§ 課題文:
....................

ハリスと岩瀬忠震は、英国からのアヘン持ち込みを阻止するために条約を結んだ
米国のバイデン大統領と中国の習近平国家主席が、昨年11月15日に首脳会談を行いました。
あまり報道されませんでしたが、この世界的な会談の中で、公衆衛生的な協議が行われています。
医療用麻薬オピオイドについて、中国が製造・輸出を取り締まることが協議されました。
会談の結果、米国は、メキシコへのオピオイドの原料の輸出取り締まりを強化することを、中国に約束させることに成功しました。
大統領選挙を控えていたバイデン大統領は、米国民の生活に影響する問題に注力していることをアピールするために、必要なことでした。
中国から輸出されたオピオイドの原料は、メキシコの麻薬組織が加工して、米国に密輸をしています。
米国では若者を中心に、オピオイド中毒が広がっており、大きな社会問題となっています。

....................

§ 抽出資料:

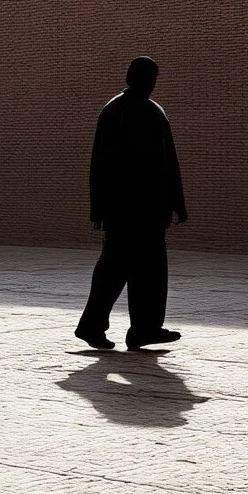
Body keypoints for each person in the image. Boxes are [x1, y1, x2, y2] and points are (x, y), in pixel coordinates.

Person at [76, 56, 188, 351]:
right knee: (122, 269)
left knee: (136, 269)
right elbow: (102, 162)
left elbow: (166, 162)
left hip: (134, 209)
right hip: (135, 209)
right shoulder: (131, 111)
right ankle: (115, 327)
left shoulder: (123, 110)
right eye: (151, 78)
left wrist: (98, 206)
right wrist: (176, 201)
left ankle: (141, 328)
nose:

....................

§ 課題: 課題文の「医療用麻薬オピオイドについて、中国が製造・輸出を取り締まることが協議されました。」から「て、米国に密輸をしています。」までの部分を、両端も含めて書き直してください。その際、「原料」を「原材料」に置き換えてください。

§ 解答:
医療用麻薬オピオイドについて、中国が製造・輸出を取り締まることが協議されました。
会談の結果、米国は、メキシコへのオピオイドの原材料の輸出取り締まりを強化することを、中国に約束させることに成功しました。
大統領選挙を控えていたバイデン大統領は、米国民の生活に影響する問題に注力していることをアピールするために、必要なことでした。
中国から輸出されたオピオイドの原材料は、メキシコの麻薬組織が加工して、米国に密輸をしています。